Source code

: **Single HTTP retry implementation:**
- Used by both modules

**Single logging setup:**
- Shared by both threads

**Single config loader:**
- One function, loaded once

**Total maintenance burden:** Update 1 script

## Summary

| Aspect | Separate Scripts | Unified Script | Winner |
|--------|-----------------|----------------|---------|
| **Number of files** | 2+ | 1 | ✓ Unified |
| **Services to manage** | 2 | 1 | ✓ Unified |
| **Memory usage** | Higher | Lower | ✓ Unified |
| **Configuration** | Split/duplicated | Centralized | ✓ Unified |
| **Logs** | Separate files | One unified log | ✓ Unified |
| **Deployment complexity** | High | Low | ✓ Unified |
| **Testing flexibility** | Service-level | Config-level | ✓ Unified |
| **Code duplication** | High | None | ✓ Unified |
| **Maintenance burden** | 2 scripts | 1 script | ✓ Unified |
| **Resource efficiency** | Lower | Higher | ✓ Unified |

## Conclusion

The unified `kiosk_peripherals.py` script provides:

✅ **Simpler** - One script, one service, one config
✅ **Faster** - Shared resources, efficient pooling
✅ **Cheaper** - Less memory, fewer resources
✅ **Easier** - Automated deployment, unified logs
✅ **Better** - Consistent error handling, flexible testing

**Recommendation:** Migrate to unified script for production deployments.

→ **Your task**
The expected result is every line above containing the string "both".

→ **Response for this exercise**
- Used by both modules
- Shared by both threads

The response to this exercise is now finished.